[Records for the exercise — start]

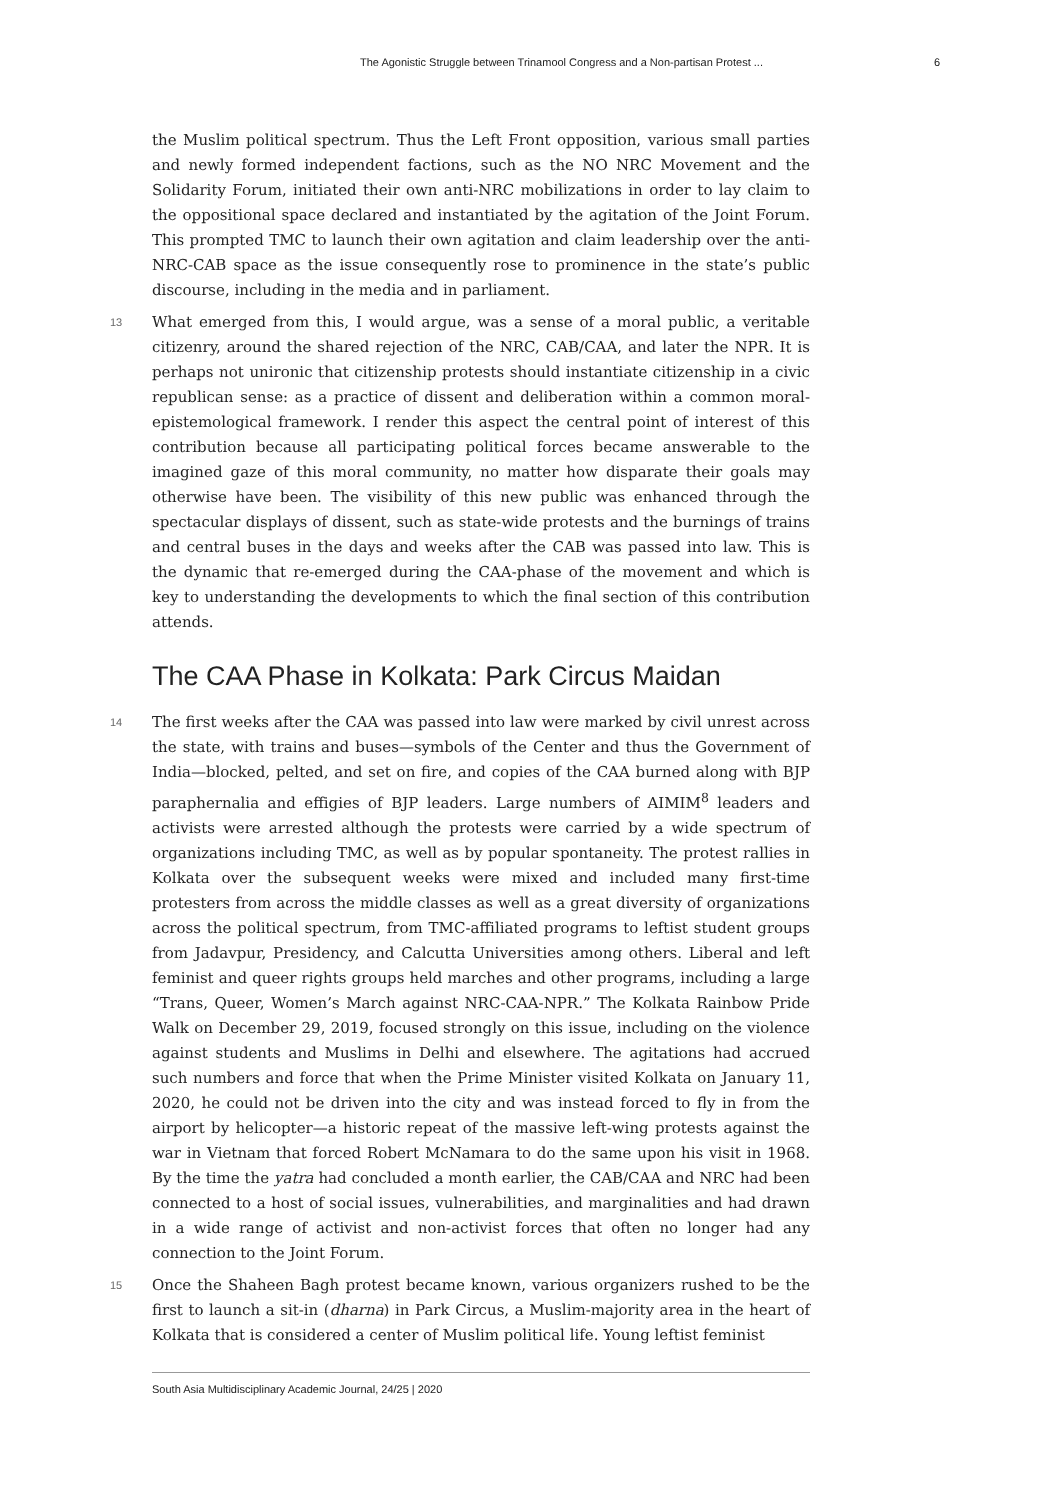The Agonistic Struggle between Trinamool Congress and a Non-partisan Protest ... 6
the Muslim political spectrum. Thus the Left Front opposition, various small parties and newly formed independent factions, such as the NO NRC Movement and the Solidarity Forum, initiated their own anti-NRC mobilizations in order to lay claim to the oppositional space declared and instantiated by the agitation of the Joint Forum. This prompted TMC to launch their own agitation and claim leadership over the anti-NRC-CAB space as the issue consequently rose to prominence in the state’s public discourse, including in the media and in parliament.
13 What emerged from this, I would argue, was a sense of a moral public, a veritable citizenry, around the shared rejection of the NRC, CAB/CAA, and later the NPR. It is perhaps not unironic that citizenship protests should instantiate citizenship in a civic republican sense: as a practice of dissent and deliberation within a common moral-epistemological framework. I render this aspect the central point of interest of this contribution because all participating political forces became answerable to the imagined gaze of this moral community, no matter how disparate their goals may otherwise have been. The visibility of this new public was enhanced through the spectacular displays of dissent, such as state-wide protests and the burnings of trains and central buses in the days and weeks after the CAB was passed into law. This is the dynamic that re-emerged during the CAA-phase of the movement and which is key to understanding the developments to which the final section of this contribution attends.
The CAA Phase in Kolkata: Park Circus Maidan
14 The first weeks after the CAA was passed into law were marked by civil unrest across the state, with trains and buses—symbols of the Center and thus the Government of India—blocked, pelted, and set on fire, and copies of the CAA burned along with BJP paraphernalia and effigies of BJP leaders. Large numbers of AIMIM<sup>8</sup> leaders and activists were arrested although the protests were carried by a wide spectrum of organizations including TMC, as well as by popular spontaneity. The protest rallies in Kolkata over the subsequent weeks were mixed and included many first-time protesters from across the middle classes as well as a great diversity of organizations across the political spectrum, from TMC-affiliated programs to leftist student groups from Jadavpur, Presidency, and Calcutta Universities among others. Liberal and left feminist and queer rights groups held marches and other programs, including a large “Trans, Queer, Women’s March against NRC-CAA-NPR.” The Kolkata Rainbow Pride Walk on December 29, 2019, focused strongly on this issue, including on the violence against students and Muslims in Delhi and elsewhere. The agitations had accrued such numbers and force that when the Prime Minister visited Kolkata on January 11, 2020, he could not be driven into the city and was instead forced to fly in from the airport by helicopter—a historic repeat of the massive left-wing protests against the war in Vietnam that forced Robert McNamara to do the same upon his visit in 1968. By the time the yatra had concluded a month earlier, the CAB/CAA and NRC had been connected to a host of social issues, vulnerabilities, and marginalities and had drawn in a wide range of activist and non-activist forces that often no longer had any connection to the Joint Forum.
15 Once the Shaheen Bagh protest became known, various organizers rushed to be the first to launch a sit-in (dharna) in Park Circus, a Muslim-majority area in the heart of Kolkata that is considered a center of Muslim political life. Young leftist feminist
South Asia Multidisciplinary Academic Journal, 24/25 | 2020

[Records for the exercise — finish]

Leaving the pictures out, give back each line above exactly.

The Agonistic Struggle between Trinamool Congress and a Non-partisan Protest ... 6
the Muslim political spectrum. Thus the Left Front opposition, various small parties and newly formed independent factions, such as the NO NRC Movement and the Solidarity Forum, initiated their own anti-NRC mobilizations in order to lay claim to the oppositional space declared and instantiated by the agitation of the Joint Forum. This prompted TMC to launch their own agitation and claim leadership over the anti-NRC-CAB space as the issue consequently rose to prominence in the state’s public discourse, including in the media and in parliament.
13 What emerged from this, I would argue, was a sense of a moral public, a veritable citizenry, around the shared rejection of the NRC, CAB/CAA, and later the NPR. It is perhaps not unironic that citizenship protests should instantiate citizenship in a civic republican sense: as a practice of dissent and deliberation within a common moral-epistemological framework. I render this aspect the central point of interest of this contribution because all participating political forces became answerable to the imagined gaze of this moral community, no matter how disparate their goals may otherwise have been. The visibility of this new public was enhanced through the spectacular displays of dissent, such as state-wide protests and the burnings of trains and central buses in the days and weeks after the CAB was passed into law. This is the dynamic that re-emerged during the CAA-phase of the movement and which is key to understanding the developments to which the final section of this contribution attends.
The CAA Phase in Kolkata: Park Circus Maidan
14 The first weeks after the CAA was passed into law were marked by civil unrest across the state, with trains and buses—symbols of the Center and thus the Government of India—blocked, pelted, and set on fire, and copies of the CAA burned along with BJP paraphernalia and effigies of BJP leaders. Large numbers of AIMIM<sup>8</sup> leaders and activists were arrested although the protests were carried by a wide spectrum of organizations including TMC, as well as by popular spontaneity. The protest rallies in Kolkata over the subsequent weeks were mixed and included many first-time protesters from across the middle classes as well as a great diversity of organizations across the political spectrum, from TMC-affiliated programs to leftist student groups from Jadavpur, Presidency, and Calcutta Universities among others. Liberal and left feminist and queer rights groups held marches and other programs, including a large “Trans, Queer, Women’s March against NRC-CAA-NPR.” The Kolkata Rainbow Pride Walk on December 29, 2019, focused strongly on this issue, including on the violence against students and Muslims in Delhi and elsewhere. The agitations had accrued such numbers and force that when the Prime Minister visited Kolkata on January 11, 2020, he could not be driven into the city and was instead forced to fly in from the airport by helicopter—a historic repeat of the massive left-wing protests against the war in Vietnam that forced Robert McNamara to do the same upon his visit in 1968. By the time the yatra had concluded a month earlier, the CAB/CAA and NRC had been connected to a host of social issues, vulnerabilities, and marginalities and had drawn in a wide range of activist and non-activist forces that often no longer had any connection to the Joint Forum.
15 Once the Shaheen Bagh protest became known, various organizers rushed to be the first to launch a sit-in (dharna) in Park Circus, a Muslim-majority area in the heart of Kolkata that is considered a center of Muslim political life. Young leftist feminist
South Asia Multidisciplinary Academic Journal, 24/25 | 2020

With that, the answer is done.